E’ notoriamente ovvio, tranne a pochi creduloni convinti della bontà d’animo di certi personaggi dal cuore d’oro, che quello dei vaccini è un grande business miliardario che garantisce ampi margini di rendimento, come da ammissione dello stesso Gates, che ne ha guadagnato cifre esorbitanti. 

Recentemente il “filantropo” americano, ha parlato anche in merito all’attuale emergenza sanitaria da coronavirus, suggerendo di  “investire nella sorveglianza delle malattie, per arrivare ad includere un archivio digitale istantaneamente accessibile alle organizzazioni più rilevanti con la previsione di regole che impongano ai Paesi di condividere le loro informazioni“.

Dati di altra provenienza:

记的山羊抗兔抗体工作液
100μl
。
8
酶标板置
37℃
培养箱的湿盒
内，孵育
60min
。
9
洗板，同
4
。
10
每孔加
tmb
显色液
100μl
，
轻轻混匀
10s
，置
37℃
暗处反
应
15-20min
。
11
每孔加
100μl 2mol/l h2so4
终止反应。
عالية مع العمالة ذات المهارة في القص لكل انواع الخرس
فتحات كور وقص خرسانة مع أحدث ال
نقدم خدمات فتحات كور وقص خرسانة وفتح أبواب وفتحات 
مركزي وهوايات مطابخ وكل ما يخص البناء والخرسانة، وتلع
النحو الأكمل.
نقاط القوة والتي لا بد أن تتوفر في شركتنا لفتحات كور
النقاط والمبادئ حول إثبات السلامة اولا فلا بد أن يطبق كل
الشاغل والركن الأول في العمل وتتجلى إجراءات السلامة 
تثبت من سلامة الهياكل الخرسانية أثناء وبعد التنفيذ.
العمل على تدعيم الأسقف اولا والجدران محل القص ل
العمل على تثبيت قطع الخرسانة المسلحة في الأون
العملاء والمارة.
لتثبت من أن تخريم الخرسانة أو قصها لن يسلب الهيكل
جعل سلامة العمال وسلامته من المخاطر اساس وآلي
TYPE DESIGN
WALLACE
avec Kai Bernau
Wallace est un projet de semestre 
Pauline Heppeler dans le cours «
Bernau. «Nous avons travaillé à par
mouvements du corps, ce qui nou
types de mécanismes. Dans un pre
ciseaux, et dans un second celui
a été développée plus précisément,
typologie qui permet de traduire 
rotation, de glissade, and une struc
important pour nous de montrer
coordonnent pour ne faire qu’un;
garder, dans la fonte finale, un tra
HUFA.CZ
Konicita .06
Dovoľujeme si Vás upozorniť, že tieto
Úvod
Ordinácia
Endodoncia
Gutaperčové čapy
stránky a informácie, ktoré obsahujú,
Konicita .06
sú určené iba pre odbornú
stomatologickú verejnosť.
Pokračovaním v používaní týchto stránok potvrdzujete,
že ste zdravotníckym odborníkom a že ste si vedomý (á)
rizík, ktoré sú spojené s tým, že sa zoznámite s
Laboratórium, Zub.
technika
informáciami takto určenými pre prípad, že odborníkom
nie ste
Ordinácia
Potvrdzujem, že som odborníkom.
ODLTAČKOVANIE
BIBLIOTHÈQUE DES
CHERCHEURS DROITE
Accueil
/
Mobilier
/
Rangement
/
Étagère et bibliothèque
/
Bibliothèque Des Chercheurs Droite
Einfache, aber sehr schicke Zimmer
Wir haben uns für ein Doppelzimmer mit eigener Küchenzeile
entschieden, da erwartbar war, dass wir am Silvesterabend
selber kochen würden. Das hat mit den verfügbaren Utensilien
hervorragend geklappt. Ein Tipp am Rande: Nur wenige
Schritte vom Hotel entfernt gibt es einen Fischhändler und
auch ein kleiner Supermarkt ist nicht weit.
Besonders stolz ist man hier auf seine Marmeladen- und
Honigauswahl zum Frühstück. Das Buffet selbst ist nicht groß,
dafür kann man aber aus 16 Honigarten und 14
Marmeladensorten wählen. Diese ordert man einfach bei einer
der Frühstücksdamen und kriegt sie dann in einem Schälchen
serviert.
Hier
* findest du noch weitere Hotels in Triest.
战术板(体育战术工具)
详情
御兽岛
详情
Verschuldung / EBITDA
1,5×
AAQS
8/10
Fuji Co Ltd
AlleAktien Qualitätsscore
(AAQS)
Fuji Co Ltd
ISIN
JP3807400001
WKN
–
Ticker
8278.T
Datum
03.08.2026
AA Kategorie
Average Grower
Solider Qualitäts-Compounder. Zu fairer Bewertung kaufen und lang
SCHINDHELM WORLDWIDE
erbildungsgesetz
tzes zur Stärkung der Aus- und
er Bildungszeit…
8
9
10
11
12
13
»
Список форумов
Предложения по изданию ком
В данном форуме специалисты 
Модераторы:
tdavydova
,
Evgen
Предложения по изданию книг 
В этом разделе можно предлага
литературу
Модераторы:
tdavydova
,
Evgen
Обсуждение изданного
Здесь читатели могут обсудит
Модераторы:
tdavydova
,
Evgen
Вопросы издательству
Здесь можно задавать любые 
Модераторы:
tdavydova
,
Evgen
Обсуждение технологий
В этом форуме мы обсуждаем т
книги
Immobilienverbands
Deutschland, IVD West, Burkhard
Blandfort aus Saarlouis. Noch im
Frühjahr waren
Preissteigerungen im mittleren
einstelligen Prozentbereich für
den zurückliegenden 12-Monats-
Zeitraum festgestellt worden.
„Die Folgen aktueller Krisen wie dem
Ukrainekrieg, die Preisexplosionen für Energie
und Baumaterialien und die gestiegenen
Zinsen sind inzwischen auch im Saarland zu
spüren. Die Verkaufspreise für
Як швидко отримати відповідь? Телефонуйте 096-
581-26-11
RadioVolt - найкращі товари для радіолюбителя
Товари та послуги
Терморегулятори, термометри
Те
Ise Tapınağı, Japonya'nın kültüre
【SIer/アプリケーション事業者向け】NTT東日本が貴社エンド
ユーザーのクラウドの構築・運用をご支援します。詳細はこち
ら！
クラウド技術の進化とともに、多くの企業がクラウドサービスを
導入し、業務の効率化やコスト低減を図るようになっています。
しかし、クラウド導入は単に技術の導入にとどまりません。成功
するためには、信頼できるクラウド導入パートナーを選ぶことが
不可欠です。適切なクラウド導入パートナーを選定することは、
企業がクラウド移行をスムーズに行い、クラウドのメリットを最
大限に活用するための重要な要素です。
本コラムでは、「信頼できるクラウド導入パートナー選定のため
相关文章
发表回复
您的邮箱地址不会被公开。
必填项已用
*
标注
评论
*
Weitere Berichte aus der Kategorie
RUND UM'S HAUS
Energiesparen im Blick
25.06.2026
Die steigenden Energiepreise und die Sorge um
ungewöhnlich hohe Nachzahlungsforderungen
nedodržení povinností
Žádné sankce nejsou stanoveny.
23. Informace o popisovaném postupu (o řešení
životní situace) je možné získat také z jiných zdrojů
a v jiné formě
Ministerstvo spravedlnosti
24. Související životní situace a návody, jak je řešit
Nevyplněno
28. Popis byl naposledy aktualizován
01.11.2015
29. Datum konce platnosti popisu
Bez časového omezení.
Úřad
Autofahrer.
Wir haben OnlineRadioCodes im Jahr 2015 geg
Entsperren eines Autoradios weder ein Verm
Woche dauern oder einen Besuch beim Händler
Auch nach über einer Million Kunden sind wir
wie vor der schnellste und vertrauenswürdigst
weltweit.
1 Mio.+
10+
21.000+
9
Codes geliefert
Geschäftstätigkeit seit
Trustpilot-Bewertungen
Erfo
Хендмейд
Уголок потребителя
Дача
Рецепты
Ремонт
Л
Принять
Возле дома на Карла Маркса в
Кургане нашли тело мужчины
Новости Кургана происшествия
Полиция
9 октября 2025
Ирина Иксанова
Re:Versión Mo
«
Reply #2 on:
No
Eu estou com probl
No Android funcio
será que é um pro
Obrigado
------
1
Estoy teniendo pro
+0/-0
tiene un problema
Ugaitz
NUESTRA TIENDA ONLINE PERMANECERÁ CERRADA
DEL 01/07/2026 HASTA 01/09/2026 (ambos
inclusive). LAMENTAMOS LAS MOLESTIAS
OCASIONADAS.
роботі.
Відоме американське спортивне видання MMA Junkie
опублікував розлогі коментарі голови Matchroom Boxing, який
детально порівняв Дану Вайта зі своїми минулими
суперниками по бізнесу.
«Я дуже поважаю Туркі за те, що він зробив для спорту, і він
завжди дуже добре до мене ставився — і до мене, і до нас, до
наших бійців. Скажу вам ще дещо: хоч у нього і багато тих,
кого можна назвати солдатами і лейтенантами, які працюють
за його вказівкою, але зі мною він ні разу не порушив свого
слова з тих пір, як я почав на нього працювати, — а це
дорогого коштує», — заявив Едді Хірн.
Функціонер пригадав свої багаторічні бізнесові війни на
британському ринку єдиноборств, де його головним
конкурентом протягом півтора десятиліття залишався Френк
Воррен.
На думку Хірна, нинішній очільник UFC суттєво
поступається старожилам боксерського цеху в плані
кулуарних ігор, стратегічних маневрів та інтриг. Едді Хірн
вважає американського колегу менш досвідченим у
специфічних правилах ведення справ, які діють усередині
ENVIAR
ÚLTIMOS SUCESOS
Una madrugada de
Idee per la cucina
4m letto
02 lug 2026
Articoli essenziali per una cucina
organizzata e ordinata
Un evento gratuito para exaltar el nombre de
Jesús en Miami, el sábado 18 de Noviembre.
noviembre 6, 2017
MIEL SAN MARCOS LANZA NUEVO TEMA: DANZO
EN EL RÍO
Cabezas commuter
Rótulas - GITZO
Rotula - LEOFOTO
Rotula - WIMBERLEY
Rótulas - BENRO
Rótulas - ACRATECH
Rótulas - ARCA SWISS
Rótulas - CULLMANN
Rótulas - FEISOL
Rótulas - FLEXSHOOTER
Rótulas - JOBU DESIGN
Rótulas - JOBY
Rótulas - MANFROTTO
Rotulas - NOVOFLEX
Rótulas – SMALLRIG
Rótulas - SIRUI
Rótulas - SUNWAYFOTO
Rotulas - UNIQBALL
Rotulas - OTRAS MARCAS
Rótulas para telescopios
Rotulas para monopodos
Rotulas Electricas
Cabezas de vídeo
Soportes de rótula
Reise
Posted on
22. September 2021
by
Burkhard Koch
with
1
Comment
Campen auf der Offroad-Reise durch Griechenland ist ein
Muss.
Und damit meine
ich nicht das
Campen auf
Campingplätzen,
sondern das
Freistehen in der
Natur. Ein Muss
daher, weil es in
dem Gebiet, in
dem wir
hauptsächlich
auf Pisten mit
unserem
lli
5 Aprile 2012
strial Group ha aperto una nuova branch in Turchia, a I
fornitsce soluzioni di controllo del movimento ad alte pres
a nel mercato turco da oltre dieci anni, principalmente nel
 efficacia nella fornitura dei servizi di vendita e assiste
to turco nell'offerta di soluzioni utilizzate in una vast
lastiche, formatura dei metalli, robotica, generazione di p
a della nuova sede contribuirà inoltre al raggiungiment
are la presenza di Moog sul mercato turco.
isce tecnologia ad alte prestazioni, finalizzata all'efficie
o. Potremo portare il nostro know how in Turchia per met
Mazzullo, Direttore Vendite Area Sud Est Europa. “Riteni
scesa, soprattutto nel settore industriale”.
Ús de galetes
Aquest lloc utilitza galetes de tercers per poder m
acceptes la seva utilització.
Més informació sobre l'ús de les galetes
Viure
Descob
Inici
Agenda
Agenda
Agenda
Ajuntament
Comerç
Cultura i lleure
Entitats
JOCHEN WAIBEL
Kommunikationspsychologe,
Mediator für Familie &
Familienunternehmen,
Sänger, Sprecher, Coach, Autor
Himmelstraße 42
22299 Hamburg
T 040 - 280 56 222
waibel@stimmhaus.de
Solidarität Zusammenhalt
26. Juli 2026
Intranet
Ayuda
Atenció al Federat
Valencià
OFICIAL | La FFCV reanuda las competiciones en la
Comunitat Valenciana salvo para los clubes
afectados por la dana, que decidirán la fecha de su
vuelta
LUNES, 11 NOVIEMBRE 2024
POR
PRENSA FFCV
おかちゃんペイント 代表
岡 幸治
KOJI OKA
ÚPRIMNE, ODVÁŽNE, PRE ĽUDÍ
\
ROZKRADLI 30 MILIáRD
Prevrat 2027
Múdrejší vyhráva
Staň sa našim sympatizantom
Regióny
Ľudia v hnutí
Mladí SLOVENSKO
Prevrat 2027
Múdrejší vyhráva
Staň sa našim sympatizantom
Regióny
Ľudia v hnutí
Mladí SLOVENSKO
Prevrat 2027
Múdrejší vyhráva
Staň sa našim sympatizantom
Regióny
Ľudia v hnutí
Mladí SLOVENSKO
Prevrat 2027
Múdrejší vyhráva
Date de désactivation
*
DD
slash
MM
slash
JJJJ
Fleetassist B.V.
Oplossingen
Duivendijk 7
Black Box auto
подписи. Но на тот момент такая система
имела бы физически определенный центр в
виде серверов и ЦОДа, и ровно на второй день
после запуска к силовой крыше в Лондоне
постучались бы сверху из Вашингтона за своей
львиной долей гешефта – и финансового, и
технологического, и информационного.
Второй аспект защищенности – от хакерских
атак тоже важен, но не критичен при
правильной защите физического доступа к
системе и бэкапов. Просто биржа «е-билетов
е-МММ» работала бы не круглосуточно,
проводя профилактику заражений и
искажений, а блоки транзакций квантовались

Ed ecco che appare cristallino il rapporto di connessione tra vaccini e identificazione digitale, che prende forma nel progetto ID 2020, finanziato appunto dal buon Bill, che vedrebbe così aumentare enormemente il suo potere di controllo sull’intera popolazione mondiale.

Oltre al vistoso conflitto d’interesse, dobbiamo chiederci che fine farà la sacrosanta privacy dei cittadini, potenziali vittime di una vera e propria sorveglianza digitale di massa. Ovviamente ID 2020 viene presentato al pubblico indorato da una bella patina umanitaria, ma in realtà nasconde delle implicazioni inquietanti sia per i profitti dei soggetti coinvolti, che per le conseguenze sulla libertà personale. Libertà che consiste anche nello scegliere di non farsi chippare, vaccinare, tracciare a distanza… la libertà di gestire la nostra vita come preferiamo; libertà di fare, mangiare, bere, leggere, guardare ciò che vogliamo, di recarci dove preferiamo e senza che queste scelte influiscano sulla possibilità di avere una vita sociale normale e in armonia con gli altri.

Il microchip consentirebbe infatti a chi gestisce l’archivio digitale di tracciare i movimenti di chiunque; se diventasse obbligatorio, con la scusa di “tutelare la salute”, il Grande Fratello in scala planetaria potrebbe tranquillamente controllare le persone da remoto, sapendo in tempo reale dove si trovano e cosa stanno facendo, e depotenziando di conseguenza i possibili soggetti non allineati, resi di fatto impossibilitati ex lege a partecipare attivamente alla società. 

Personalmente non sono affatto credente, ma lo scenario che si prospetta in questo caso è davvero molto simile all’Apocalisse di Giovanni: “Faceva sì che tutti, piccoli e grandi, ricchi e poveri, liberi e schiavi ricevessero un marchio sulla mano destra e sulla fronte; e che nessuno potesse comprare o vendere senza avere tale marchio, cioè il nome della bestia o il numero del suo nome. Qui sta la sapienza. Chi ha intelligenza calcoli il numero della bestia: essa rappresenta un nome d’uomo. E tal cifra è seicentosessantasei.”

Una piccola curiosità a questo proposito: la “cifra della bestia” è anche il numero scelto da Bill Gates per un altro dei suoi piani per il bene dell’umanità, la criptovaluta globale – brevetto 060606, che interagisce direttamente col corpo umano tramite onde cerebrali e calore corporeo… mi fermo qui, ma non posso fare a meno di pensare che, al confronto di William Henry Gates III, gli spesso citati George Orwell e Aldous Huxley erano solo dilettanti.